É uma fartura de diamantes de alta qualidade e com um formato raro, de oito faces. É por isso que o garimpo na reserva de Roosevelt é tão disputado.
Um quilate de pedra bruta, o equivalente a 200 miligramas, pode custar até US$ 15 mil, cerca de R$ 45 mil. Um quilate de diamante vale o preço de três carros populares.
"Estima-se que 70% sejam de diamante gemológico, portanto, mais caro, e que apenas 30% sejam de diamantes industriais", conta José Madureira, do Instituto de Geociências da USP.
Diamante gemológico é aquele que tem qualidade para virar jóia. Em outras minas do país, as pedras que podem ser transformadas em jóias não chegam a 30%. Os 70% da reserva de Roosevelt são uma raridade.
A mina tem 200 quilômetros de extensão. Especialistas dizem que há pedras para mais de dez anos de garimpo. "O diamante de Rondônia é tido como um diamante de boa qualidade gemológica", confirma José Madureira.

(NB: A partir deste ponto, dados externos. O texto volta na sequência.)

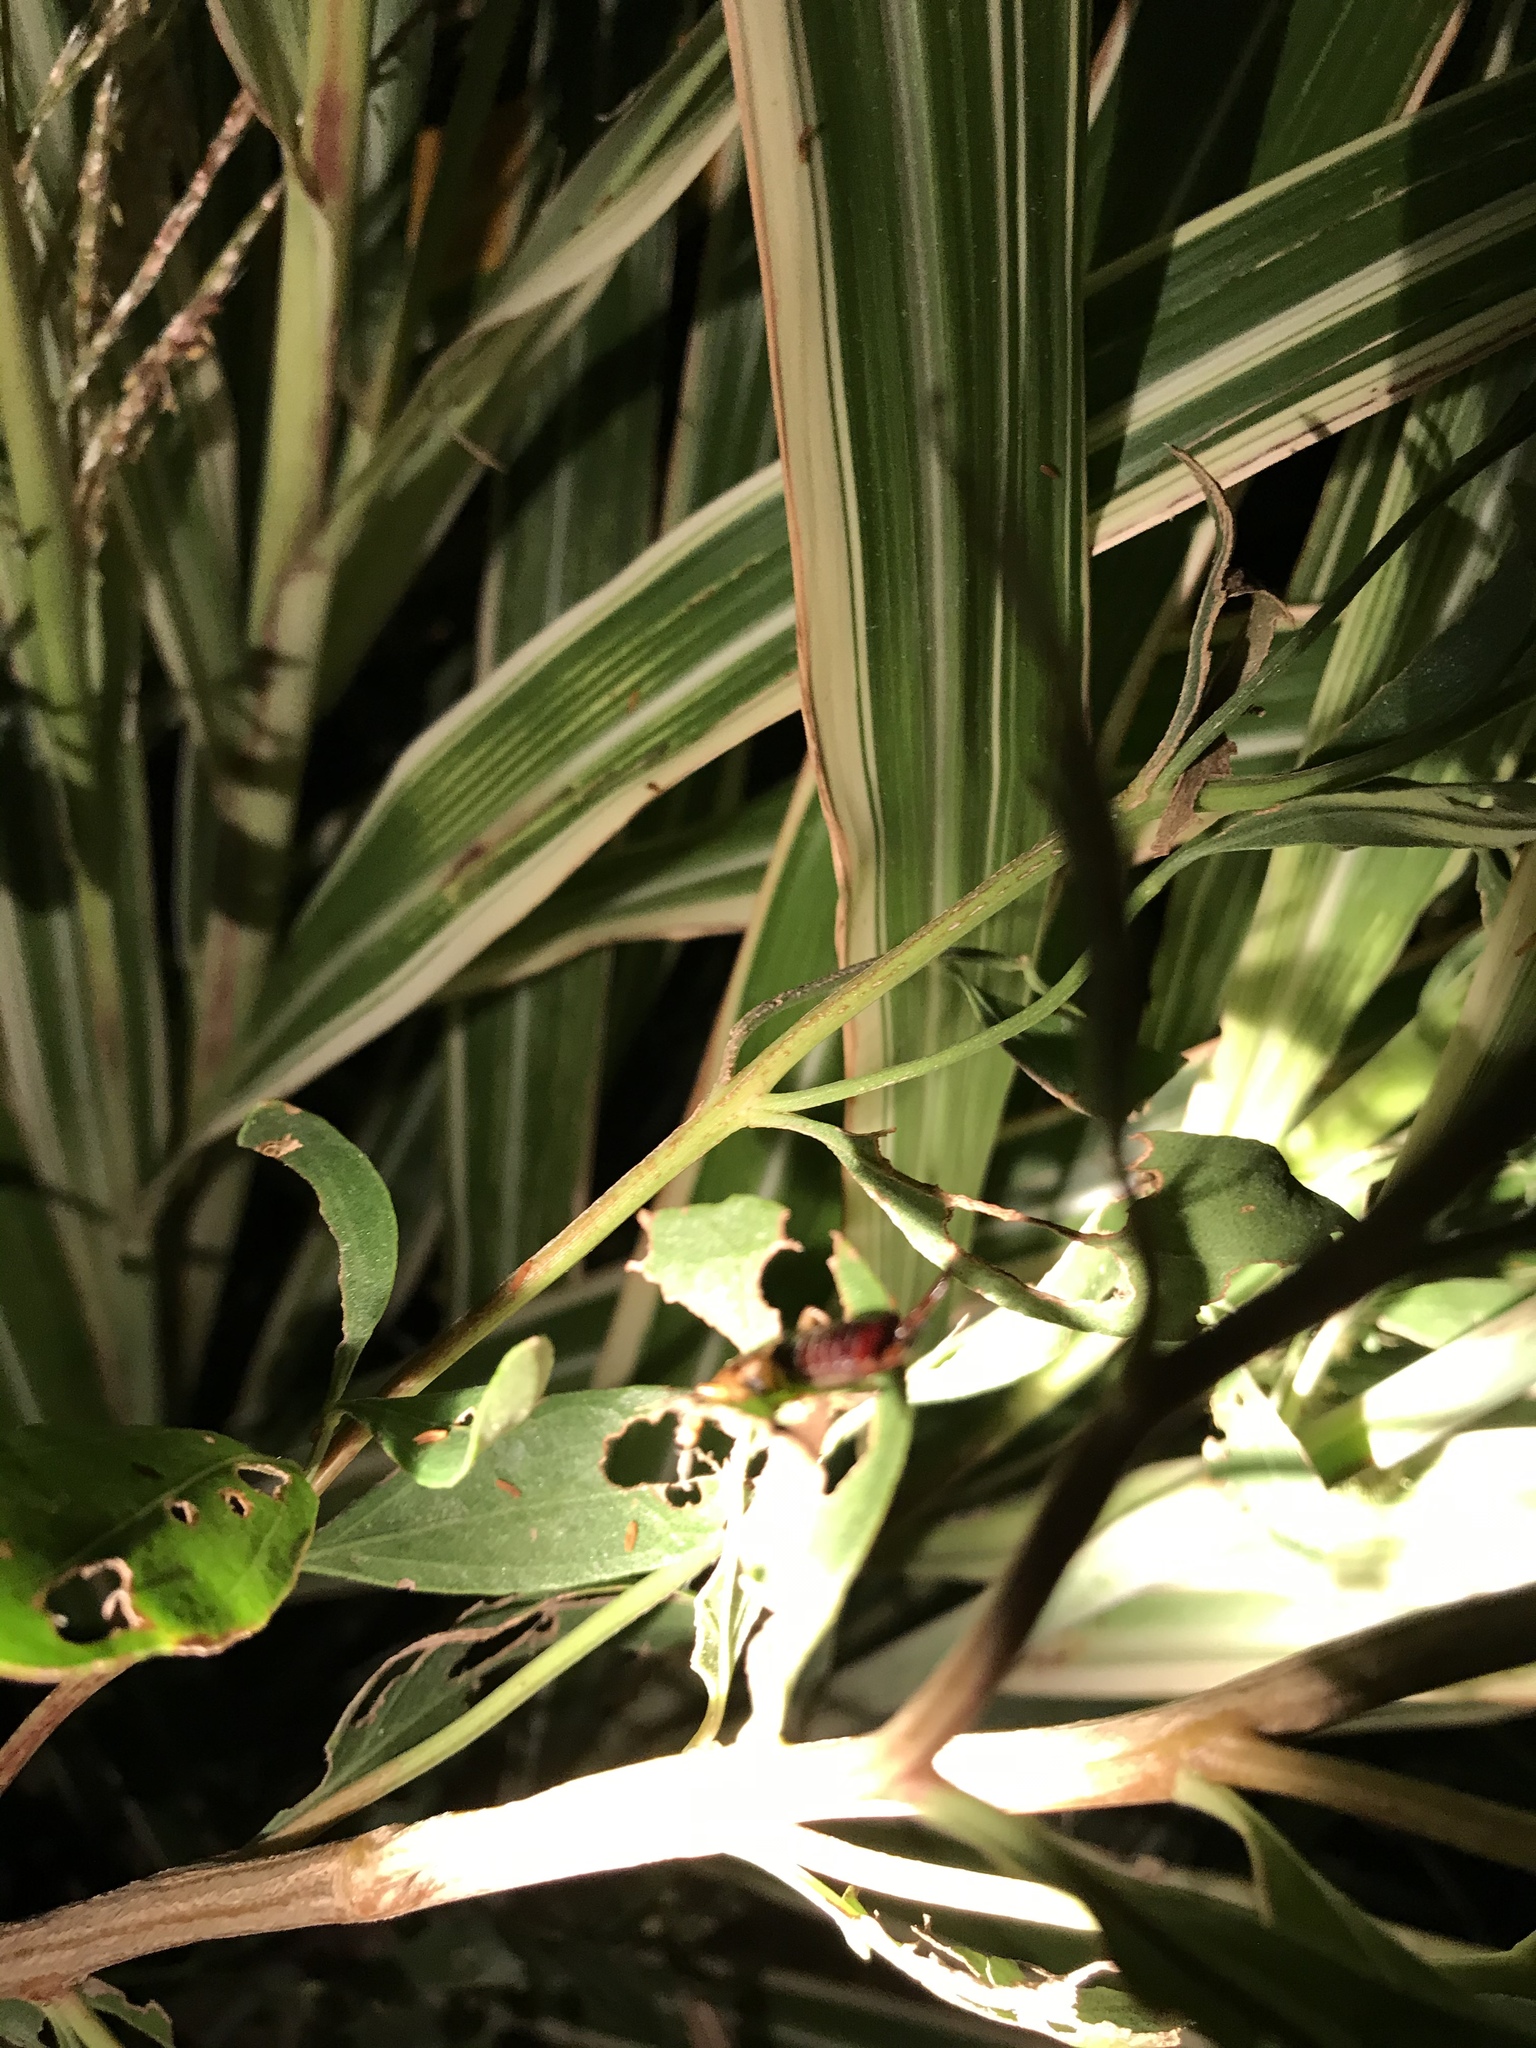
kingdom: Animalia
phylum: Arthropoda
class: Insecta
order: Dermaptera
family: Forficulidae
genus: Forficula
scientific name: Forficula
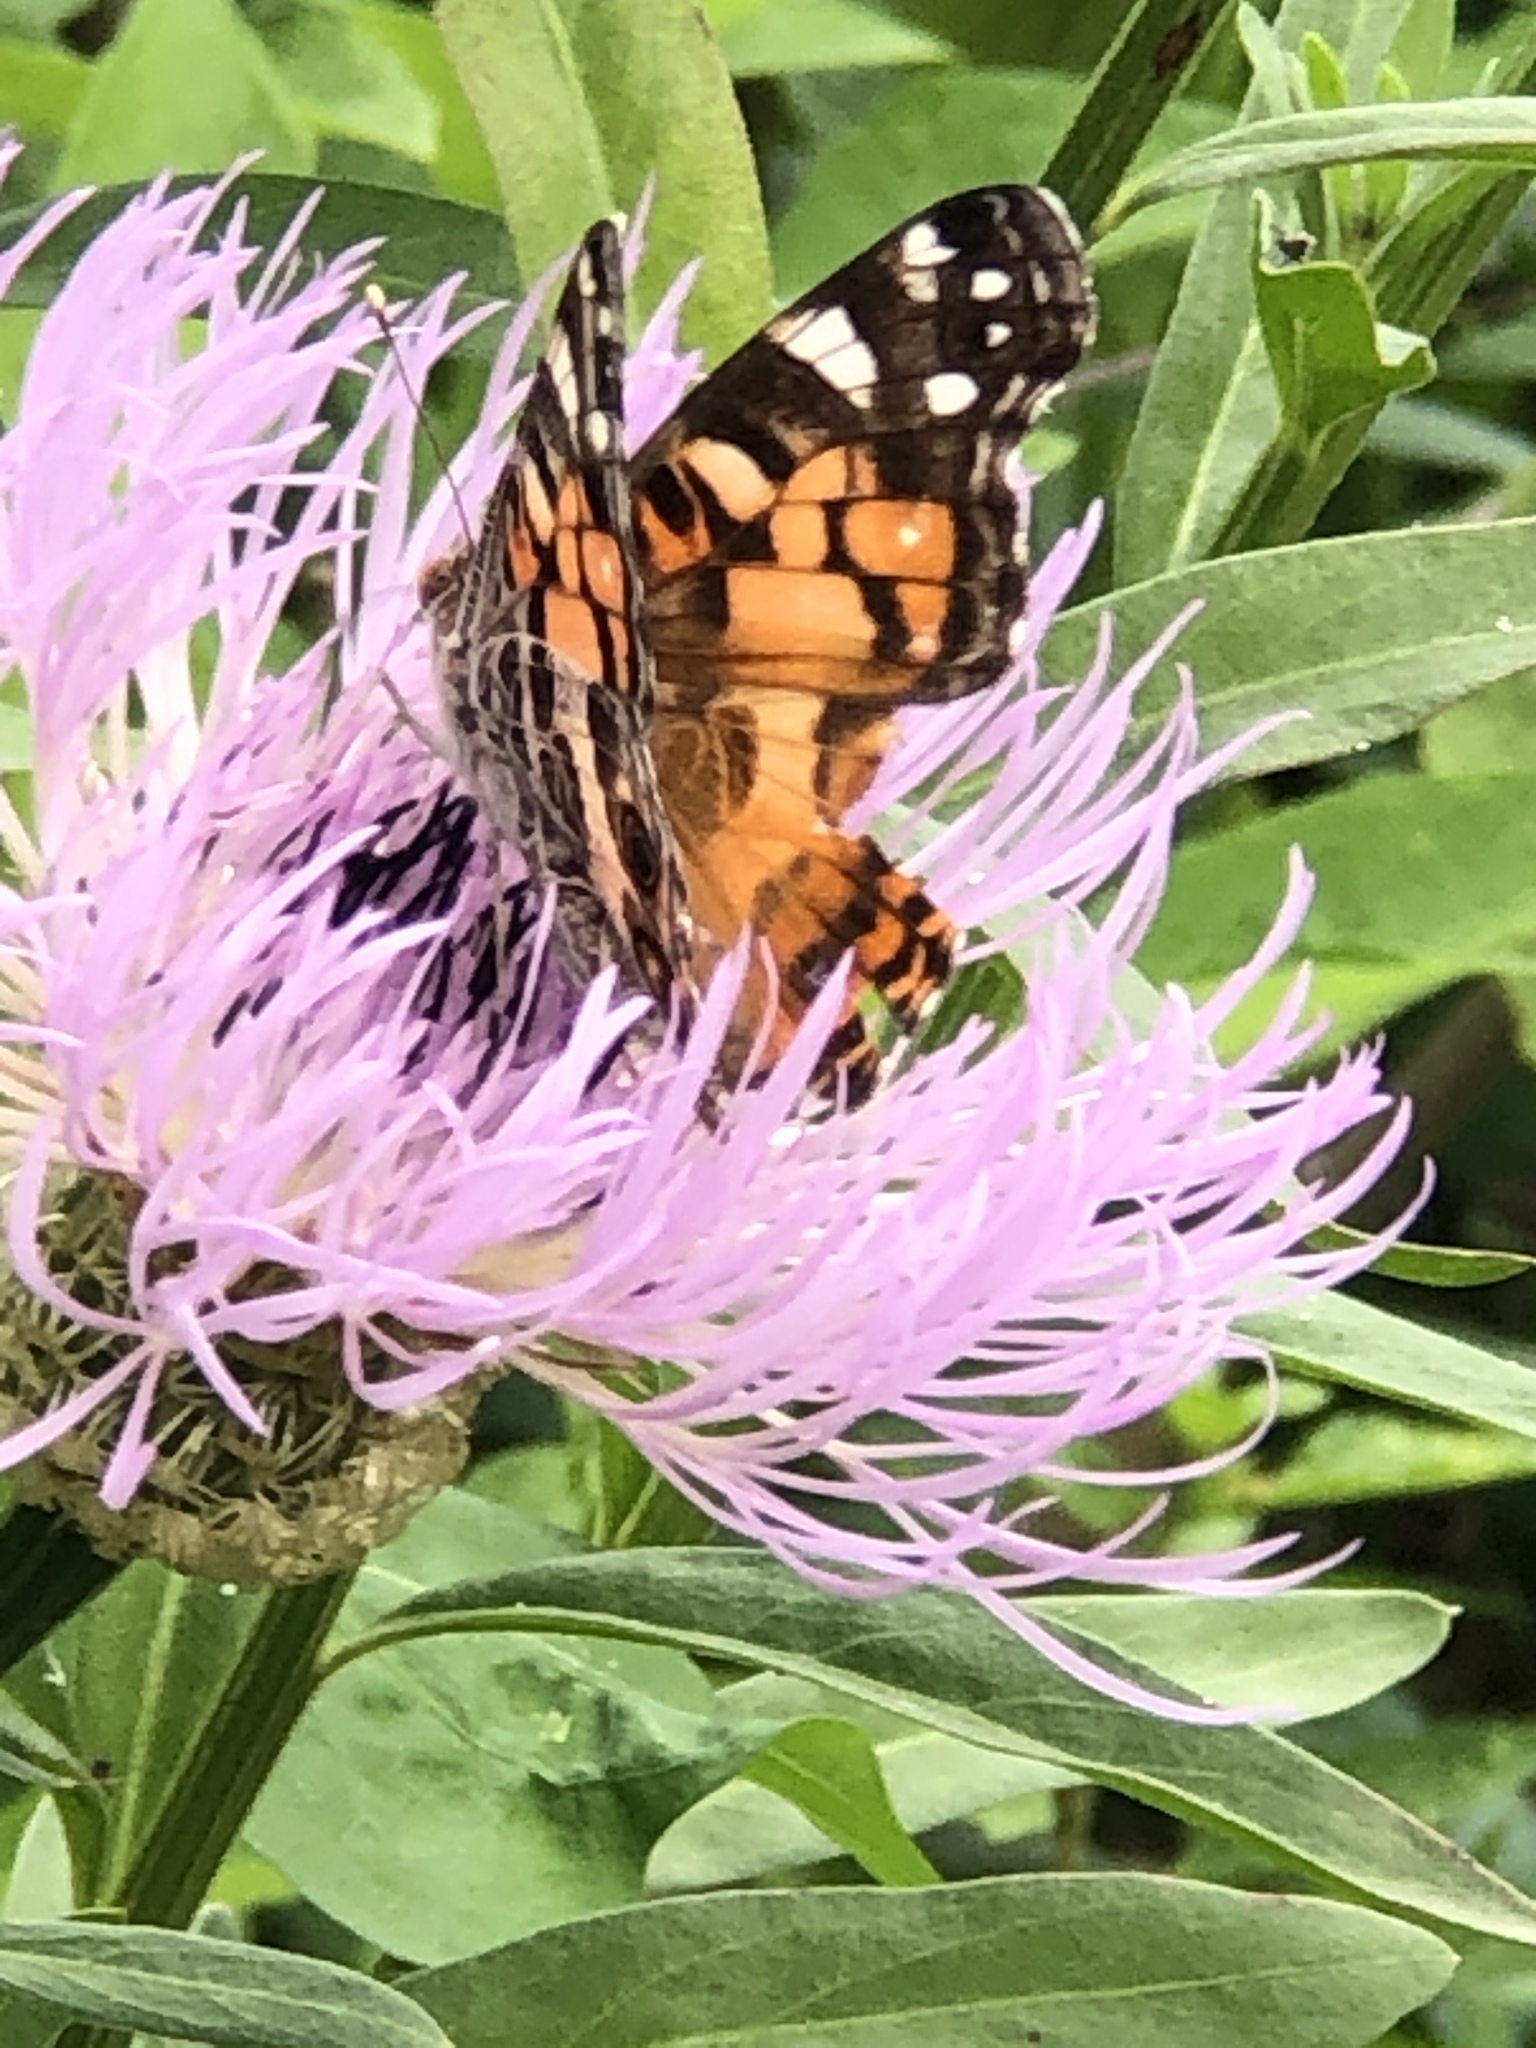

Para que um diamante de Rondônia chegue a uma loja de alto luxo em São Paulo, ele tem de fazer uma viagem longa e tortuosa. "Ele vai ser lapidado em Tel-Aviv, na Antuérpia, vai ser lapidado no exterior. É um valor agregado que o país deixa de receber", explica o especialista.
O Brasil perde dinheiro ao não lapidar a pedra e, com o contrabando, o prejuízo se multiplica em níveis astronômicos.
Segundo o Ministério das Minas E Energia, o Brasil produziu oficialmente, no ano passado, 400 mil quilates de diamantes. Mas as próprias autoridades admitem que outros 600 mil quilates podem ter saído ilegalmente. Isso representa uma fortuna fantástica: R$ 27 bilhões.
Diamante é pedra rara e cobiçada.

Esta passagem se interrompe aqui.